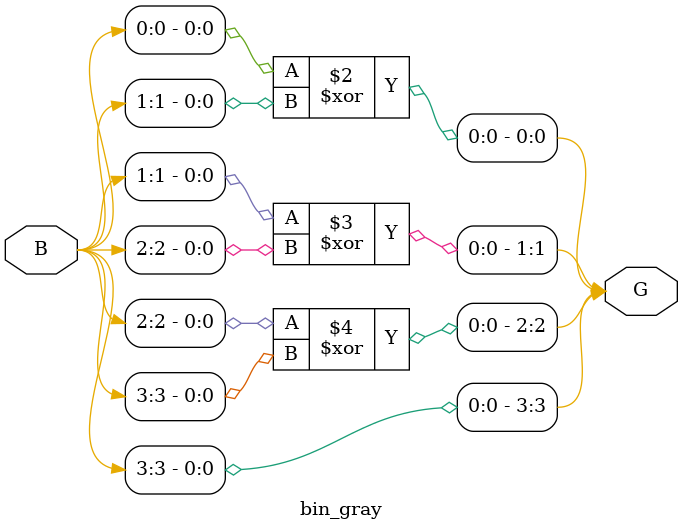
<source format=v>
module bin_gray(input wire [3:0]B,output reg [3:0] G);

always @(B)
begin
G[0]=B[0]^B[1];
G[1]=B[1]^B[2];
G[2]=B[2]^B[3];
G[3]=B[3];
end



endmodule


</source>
* * *
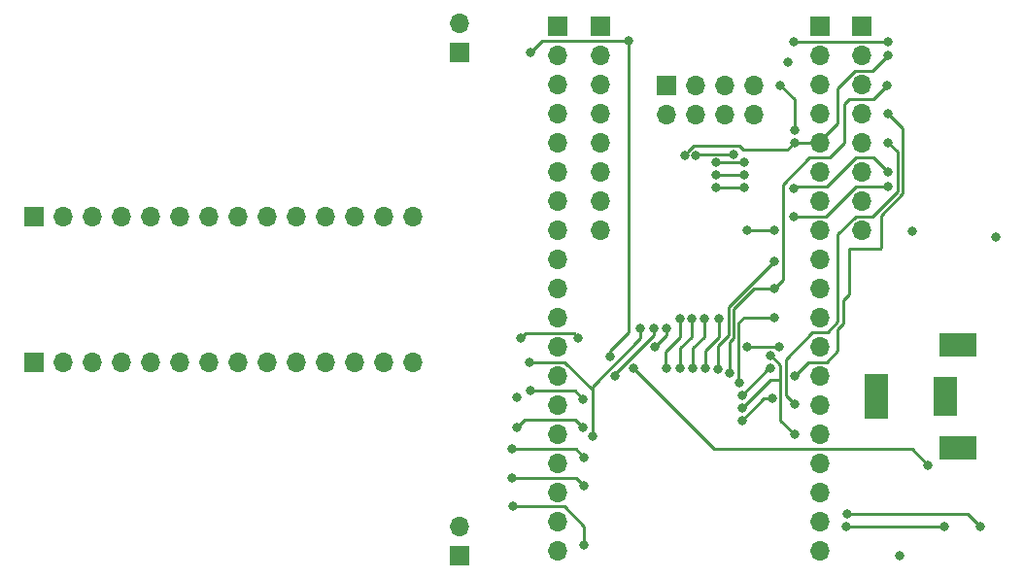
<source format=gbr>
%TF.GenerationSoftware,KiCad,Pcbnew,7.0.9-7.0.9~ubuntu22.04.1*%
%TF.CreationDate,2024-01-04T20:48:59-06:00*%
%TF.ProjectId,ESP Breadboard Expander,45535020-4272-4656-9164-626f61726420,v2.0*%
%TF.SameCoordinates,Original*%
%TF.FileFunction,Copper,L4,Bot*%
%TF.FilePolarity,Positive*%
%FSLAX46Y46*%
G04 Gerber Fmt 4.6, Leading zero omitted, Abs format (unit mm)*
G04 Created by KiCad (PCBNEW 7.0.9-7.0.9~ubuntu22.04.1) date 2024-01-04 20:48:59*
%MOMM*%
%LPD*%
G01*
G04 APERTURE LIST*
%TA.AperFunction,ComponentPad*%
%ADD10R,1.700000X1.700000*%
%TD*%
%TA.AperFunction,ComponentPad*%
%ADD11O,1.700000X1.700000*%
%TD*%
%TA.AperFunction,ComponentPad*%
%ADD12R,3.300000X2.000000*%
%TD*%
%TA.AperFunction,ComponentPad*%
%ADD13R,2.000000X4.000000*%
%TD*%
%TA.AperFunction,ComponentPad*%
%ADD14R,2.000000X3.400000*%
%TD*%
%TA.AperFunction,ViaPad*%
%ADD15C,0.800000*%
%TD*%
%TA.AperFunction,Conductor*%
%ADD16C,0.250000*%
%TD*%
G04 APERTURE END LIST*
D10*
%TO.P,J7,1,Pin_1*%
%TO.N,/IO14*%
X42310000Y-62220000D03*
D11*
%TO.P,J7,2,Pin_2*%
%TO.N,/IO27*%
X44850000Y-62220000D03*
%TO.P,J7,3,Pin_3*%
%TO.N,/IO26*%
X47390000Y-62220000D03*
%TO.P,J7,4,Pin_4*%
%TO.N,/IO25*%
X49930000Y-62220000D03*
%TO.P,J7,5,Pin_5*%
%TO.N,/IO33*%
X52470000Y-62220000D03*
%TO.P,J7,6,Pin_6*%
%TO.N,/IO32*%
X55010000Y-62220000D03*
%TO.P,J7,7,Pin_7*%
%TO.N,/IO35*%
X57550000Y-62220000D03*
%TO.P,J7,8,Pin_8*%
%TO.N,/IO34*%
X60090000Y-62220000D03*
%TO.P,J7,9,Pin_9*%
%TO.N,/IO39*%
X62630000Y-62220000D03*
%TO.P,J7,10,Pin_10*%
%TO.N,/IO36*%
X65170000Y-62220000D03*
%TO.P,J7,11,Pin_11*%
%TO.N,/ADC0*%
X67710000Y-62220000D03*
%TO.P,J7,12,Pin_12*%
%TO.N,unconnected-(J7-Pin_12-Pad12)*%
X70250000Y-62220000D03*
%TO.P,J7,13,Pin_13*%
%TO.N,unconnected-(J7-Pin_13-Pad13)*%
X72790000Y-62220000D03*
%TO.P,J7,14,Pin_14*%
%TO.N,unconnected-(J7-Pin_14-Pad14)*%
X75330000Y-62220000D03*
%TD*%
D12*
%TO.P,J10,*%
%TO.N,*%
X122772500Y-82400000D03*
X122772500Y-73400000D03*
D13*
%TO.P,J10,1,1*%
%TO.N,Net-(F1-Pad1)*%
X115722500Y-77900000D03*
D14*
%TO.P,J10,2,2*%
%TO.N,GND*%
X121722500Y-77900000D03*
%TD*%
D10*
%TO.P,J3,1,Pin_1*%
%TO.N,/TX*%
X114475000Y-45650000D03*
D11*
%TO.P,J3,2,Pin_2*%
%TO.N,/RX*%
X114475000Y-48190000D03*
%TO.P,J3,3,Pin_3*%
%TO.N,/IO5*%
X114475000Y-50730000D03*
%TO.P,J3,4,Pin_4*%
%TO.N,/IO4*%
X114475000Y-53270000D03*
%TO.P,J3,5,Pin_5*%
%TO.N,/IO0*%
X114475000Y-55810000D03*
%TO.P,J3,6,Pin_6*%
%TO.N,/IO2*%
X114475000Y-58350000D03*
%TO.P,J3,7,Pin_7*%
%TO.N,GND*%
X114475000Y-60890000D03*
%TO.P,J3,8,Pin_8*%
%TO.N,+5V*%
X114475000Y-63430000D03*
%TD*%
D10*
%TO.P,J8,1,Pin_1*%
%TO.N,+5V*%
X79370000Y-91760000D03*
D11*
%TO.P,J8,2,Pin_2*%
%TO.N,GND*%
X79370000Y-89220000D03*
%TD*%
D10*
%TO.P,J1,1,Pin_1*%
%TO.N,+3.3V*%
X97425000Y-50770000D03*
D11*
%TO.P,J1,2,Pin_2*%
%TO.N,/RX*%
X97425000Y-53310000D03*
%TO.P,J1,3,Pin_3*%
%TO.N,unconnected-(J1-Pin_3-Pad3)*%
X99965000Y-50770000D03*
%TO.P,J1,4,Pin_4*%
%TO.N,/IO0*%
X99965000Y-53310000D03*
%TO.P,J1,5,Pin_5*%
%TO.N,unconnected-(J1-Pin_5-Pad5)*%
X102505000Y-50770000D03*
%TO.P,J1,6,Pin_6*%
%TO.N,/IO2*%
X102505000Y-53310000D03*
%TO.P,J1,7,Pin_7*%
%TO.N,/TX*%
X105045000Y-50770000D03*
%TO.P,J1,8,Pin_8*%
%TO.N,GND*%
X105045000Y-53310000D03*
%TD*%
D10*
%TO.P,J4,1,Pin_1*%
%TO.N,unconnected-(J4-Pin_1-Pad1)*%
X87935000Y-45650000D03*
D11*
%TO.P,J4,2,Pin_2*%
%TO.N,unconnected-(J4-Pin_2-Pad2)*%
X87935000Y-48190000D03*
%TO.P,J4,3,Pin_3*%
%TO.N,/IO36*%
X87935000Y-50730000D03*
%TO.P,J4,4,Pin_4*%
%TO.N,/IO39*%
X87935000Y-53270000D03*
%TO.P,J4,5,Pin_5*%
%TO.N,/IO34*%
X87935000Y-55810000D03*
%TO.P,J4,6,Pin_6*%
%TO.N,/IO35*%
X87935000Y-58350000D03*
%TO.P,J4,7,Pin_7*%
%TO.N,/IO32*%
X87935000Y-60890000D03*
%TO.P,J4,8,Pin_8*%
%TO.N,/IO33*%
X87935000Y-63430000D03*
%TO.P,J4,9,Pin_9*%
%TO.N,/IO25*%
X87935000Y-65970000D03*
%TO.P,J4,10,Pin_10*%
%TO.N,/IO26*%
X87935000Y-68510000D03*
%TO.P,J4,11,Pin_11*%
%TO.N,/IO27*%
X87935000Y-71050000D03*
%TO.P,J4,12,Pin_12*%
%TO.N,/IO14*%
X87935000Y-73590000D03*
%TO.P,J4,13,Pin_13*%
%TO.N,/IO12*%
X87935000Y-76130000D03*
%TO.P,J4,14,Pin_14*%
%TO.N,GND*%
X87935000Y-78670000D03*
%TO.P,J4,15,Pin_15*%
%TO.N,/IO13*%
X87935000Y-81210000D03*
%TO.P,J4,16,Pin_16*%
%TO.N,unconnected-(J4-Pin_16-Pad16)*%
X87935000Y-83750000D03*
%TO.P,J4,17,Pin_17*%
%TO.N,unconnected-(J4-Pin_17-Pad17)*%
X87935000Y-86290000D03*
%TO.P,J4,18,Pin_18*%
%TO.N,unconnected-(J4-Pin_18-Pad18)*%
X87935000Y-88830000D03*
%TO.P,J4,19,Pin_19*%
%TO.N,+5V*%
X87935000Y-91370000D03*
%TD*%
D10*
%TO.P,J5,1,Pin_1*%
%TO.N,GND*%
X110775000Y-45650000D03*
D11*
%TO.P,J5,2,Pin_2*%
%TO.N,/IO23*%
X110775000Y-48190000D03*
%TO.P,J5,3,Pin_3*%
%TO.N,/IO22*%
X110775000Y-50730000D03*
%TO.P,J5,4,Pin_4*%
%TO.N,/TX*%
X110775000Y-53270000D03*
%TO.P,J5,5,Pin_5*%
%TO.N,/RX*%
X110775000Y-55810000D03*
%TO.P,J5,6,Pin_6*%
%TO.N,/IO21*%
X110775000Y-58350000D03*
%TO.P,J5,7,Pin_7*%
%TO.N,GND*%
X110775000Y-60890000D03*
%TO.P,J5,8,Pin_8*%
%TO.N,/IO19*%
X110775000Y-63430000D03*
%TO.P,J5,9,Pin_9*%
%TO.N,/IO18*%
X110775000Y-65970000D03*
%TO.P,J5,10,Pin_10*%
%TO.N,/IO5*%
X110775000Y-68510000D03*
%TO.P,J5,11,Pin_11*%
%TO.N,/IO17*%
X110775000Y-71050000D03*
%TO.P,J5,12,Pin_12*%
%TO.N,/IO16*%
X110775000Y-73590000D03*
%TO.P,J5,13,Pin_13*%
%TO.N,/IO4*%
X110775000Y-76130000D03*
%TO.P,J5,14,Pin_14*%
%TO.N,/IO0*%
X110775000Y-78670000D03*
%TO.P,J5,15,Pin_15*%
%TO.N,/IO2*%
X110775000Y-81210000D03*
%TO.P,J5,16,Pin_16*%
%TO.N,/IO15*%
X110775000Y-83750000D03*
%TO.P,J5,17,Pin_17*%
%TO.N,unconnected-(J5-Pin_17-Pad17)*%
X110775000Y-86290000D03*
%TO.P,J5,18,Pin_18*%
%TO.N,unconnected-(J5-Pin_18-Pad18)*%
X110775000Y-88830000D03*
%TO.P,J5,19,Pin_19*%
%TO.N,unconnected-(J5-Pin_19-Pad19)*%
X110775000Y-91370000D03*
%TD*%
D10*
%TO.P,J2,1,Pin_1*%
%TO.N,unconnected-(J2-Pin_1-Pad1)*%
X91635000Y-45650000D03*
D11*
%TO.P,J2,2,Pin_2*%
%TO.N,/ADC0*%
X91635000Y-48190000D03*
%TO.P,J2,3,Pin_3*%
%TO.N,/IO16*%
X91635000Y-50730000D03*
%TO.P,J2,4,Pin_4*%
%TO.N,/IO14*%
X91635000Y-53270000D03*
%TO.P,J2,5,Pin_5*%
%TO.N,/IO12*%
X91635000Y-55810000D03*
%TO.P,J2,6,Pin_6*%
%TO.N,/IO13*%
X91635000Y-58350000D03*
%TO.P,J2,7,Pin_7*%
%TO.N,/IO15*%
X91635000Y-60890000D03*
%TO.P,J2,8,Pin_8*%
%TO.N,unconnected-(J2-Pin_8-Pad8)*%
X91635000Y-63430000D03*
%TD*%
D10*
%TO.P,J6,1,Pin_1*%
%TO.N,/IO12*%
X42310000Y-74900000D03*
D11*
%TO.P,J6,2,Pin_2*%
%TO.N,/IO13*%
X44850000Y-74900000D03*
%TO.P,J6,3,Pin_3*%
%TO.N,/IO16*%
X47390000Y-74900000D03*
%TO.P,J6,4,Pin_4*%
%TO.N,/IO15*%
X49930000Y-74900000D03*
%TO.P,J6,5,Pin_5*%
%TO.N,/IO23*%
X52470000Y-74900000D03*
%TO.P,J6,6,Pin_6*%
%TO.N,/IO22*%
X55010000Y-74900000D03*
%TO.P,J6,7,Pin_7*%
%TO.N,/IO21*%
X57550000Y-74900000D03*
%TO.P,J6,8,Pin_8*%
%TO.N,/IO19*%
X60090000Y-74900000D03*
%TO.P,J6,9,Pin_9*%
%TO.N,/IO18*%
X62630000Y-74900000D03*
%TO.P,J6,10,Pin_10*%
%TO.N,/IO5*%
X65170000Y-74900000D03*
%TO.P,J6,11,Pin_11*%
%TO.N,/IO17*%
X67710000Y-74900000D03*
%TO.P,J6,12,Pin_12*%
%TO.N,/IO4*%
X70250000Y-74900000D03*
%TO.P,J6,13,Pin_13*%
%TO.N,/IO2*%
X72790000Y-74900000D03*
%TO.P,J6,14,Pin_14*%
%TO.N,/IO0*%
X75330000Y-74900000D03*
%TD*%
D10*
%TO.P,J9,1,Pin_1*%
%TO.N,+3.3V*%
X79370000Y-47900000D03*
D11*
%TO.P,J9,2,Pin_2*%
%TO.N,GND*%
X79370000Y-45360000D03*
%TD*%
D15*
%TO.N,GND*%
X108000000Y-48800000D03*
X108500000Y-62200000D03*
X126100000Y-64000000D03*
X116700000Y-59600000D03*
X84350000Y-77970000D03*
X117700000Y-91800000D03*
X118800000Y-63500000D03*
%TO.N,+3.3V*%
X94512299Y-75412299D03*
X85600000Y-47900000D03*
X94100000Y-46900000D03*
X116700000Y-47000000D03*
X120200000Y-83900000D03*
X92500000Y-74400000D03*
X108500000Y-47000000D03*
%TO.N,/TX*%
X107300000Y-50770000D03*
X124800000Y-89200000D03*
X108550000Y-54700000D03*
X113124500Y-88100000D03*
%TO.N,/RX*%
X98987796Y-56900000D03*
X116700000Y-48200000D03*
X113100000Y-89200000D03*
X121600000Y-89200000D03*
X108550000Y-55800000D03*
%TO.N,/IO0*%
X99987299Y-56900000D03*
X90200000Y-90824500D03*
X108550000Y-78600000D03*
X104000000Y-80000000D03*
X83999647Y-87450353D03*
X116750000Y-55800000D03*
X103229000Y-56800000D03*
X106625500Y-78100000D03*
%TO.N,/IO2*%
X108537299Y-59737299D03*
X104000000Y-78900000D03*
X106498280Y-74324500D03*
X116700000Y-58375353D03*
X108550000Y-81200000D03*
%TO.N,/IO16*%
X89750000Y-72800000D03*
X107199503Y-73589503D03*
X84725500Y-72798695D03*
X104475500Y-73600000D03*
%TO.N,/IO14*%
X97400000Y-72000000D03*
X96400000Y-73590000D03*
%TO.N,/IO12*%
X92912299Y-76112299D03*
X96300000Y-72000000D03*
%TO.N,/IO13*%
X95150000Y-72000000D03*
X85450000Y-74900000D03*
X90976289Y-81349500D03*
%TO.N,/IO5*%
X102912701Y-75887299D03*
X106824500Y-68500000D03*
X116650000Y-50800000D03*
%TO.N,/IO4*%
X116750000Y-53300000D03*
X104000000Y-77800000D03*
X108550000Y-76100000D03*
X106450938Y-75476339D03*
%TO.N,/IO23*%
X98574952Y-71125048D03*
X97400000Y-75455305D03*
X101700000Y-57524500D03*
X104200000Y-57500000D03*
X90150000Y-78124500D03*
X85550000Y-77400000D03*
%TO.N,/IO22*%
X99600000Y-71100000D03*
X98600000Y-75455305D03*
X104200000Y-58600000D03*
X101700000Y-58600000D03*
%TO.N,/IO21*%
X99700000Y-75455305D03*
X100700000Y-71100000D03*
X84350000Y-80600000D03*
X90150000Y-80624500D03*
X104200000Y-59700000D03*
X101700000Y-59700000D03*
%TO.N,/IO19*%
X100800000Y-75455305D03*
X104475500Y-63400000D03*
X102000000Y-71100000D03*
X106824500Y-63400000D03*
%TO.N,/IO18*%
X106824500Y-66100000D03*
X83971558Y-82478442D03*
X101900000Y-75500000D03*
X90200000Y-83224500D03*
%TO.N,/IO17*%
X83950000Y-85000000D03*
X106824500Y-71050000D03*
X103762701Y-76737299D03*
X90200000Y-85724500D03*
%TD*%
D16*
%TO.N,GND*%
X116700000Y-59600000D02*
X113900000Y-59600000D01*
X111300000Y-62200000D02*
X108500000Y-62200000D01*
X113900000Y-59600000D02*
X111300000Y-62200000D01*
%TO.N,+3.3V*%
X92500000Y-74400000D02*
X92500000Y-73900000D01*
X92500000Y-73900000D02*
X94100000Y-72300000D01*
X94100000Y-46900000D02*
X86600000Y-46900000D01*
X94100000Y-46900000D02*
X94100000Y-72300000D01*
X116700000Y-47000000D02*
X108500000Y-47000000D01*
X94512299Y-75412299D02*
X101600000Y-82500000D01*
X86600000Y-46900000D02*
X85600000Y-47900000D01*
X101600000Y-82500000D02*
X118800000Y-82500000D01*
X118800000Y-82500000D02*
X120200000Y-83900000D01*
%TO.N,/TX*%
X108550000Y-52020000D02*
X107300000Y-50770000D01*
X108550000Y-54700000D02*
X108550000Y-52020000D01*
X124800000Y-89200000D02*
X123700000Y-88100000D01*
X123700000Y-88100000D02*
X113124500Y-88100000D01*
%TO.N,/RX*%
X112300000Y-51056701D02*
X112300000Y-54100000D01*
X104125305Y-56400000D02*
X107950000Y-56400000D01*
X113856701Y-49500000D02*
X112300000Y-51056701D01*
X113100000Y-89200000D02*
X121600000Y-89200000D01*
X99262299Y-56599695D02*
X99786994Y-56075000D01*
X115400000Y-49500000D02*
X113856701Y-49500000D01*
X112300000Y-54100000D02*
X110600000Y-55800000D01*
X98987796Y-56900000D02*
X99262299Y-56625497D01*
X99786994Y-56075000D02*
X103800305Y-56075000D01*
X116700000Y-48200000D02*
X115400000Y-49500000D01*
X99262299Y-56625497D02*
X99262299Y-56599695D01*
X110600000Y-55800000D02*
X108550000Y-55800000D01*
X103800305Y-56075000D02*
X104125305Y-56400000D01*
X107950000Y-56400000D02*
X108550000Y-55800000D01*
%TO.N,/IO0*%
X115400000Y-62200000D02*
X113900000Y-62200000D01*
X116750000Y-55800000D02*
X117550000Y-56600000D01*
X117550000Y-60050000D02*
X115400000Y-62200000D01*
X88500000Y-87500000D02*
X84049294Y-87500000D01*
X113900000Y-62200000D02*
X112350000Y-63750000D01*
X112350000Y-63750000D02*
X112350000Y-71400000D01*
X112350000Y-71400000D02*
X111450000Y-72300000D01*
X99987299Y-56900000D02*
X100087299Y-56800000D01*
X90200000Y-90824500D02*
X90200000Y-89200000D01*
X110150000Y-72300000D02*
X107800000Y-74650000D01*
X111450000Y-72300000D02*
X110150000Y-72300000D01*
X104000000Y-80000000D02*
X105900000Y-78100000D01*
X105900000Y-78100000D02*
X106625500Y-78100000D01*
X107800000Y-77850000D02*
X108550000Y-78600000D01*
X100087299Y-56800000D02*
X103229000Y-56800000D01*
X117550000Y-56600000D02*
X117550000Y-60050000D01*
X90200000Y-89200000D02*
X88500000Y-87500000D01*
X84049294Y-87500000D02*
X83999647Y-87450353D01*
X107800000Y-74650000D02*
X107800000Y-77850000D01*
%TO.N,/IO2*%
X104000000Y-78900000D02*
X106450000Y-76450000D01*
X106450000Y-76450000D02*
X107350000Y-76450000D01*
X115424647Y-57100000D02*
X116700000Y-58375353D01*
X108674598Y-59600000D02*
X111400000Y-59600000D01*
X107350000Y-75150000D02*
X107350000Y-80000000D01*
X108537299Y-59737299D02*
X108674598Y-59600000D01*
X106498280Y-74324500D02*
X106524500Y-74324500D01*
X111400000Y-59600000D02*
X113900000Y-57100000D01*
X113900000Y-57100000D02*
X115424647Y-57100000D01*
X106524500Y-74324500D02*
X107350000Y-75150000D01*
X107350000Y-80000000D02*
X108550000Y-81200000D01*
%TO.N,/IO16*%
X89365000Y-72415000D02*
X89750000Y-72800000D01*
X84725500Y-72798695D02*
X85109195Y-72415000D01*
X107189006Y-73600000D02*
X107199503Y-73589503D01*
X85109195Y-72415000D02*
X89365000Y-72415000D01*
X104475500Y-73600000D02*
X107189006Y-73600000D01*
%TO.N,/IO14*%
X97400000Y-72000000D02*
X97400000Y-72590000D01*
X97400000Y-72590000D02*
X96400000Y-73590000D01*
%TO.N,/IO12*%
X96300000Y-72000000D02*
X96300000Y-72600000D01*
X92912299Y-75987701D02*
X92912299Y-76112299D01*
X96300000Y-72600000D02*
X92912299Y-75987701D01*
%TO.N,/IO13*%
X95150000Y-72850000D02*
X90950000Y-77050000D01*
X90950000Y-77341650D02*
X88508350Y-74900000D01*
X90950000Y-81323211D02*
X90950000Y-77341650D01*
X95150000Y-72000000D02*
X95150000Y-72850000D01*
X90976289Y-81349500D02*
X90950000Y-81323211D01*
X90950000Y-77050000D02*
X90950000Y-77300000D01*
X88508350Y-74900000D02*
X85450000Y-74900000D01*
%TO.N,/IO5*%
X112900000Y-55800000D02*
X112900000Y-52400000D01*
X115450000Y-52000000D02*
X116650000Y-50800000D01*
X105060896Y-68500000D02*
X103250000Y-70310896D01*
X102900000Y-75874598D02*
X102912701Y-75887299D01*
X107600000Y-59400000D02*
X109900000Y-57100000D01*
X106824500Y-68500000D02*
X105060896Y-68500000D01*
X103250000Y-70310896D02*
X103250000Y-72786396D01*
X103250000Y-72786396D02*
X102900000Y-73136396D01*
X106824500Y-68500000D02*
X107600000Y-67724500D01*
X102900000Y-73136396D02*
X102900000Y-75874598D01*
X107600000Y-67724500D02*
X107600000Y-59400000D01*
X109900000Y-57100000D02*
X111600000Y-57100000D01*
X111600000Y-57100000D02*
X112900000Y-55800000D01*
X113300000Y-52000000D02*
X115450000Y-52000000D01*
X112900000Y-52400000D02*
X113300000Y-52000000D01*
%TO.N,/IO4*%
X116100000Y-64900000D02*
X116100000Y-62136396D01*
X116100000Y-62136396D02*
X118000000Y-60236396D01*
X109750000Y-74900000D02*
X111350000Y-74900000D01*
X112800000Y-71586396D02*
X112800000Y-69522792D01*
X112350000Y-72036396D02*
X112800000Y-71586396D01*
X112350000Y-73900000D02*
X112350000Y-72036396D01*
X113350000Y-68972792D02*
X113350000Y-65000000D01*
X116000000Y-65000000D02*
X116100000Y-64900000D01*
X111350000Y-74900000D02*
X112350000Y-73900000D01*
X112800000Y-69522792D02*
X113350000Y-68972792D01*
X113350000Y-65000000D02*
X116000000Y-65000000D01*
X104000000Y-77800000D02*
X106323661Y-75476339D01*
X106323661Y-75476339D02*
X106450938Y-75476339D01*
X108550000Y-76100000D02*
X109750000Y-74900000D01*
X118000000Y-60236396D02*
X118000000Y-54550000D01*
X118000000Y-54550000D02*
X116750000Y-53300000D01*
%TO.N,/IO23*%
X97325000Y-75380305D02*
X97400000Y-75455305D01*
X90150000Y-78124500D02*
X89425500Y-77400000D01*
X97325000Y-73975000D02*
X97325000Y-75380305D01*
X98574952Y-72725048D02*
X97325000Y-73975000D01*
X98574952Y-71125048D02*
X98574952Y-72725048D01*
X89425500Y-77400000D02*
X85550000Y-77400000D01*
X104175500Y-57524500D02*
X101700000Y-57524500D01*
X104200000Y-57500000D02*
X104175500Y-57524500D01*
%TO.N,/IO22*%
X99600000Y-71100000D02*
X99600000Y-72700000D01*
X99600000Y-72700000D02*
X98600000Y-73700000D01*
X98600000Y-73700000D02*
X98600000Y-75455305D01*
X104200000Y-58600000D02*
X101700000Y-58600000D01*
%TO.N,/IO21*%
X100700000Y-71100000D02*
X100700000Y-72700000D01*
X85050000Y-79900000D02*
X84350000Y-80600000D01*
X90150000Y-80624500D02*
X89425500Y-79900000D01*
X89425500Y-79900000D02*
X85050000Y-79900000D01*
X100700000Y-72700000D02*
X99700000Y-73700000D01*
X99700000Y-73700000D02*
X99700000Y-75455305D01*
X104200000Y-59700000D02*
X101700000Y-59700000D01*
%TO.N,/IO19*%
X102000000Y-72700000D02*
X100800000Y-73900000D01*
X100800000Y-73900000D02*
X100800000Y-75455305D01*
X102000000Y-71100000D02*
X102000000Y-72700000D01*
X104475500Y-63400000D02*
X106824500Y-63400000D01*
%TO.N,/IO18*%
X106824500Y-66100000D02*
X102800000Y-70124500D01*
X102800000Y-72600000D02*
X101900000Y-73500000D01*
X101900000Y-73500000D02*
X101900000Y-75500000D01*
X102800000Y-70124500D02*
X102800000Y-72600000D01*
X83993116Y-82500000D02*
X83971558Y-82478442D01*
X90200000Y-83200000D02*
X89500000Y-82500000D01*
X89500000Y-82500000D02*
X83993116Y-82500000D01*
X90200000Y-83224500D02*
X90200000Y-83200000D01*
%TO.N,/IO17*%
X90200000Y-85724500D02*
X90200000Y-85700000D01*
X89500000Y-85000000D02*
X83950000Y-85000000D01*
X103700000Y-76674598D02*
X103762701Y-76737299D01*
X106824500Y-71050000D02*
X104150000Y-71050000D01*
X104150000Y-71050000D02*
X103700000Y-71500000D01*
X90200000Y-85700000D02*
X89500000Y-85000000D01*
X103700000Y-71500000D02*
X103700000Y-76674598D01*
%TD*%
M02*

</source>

What you will do :: Above are the records; repeat exactly the lines from the one holding "X97325000Y-75380305D02*" down to the one holding "X98600000Y-73700000D02*", end lines included.

Result of this task ::
X97325000Y-75380305D02*
X97400000Y-75455305D01*
X90150000Y-78124500D02*
X89425500Y-77400000D01*
X97325000Y-73975000D02*
X97325000Y-75380305D01*
X98574952Y-72725048D02*
X97325000Y-73975000D01*
X98574952Y-71125048D02*
X98574952Y-72725048D01*
X89425500Y-77400000D02*
X85550000Y-77400000D01*
X104175500Y-57524500D02*
X101700000Y-57524500D01*
X104200000Y-57500000D02*
X104175500Y-57524500D01*
%TO.N,/IO22*%
X99600000Y-71100000D02*
X99600000Y-72700000D01*
X99600000Y-72700000D02*
X98600000Y-73700000D01*
X98600000Y-73700000D02*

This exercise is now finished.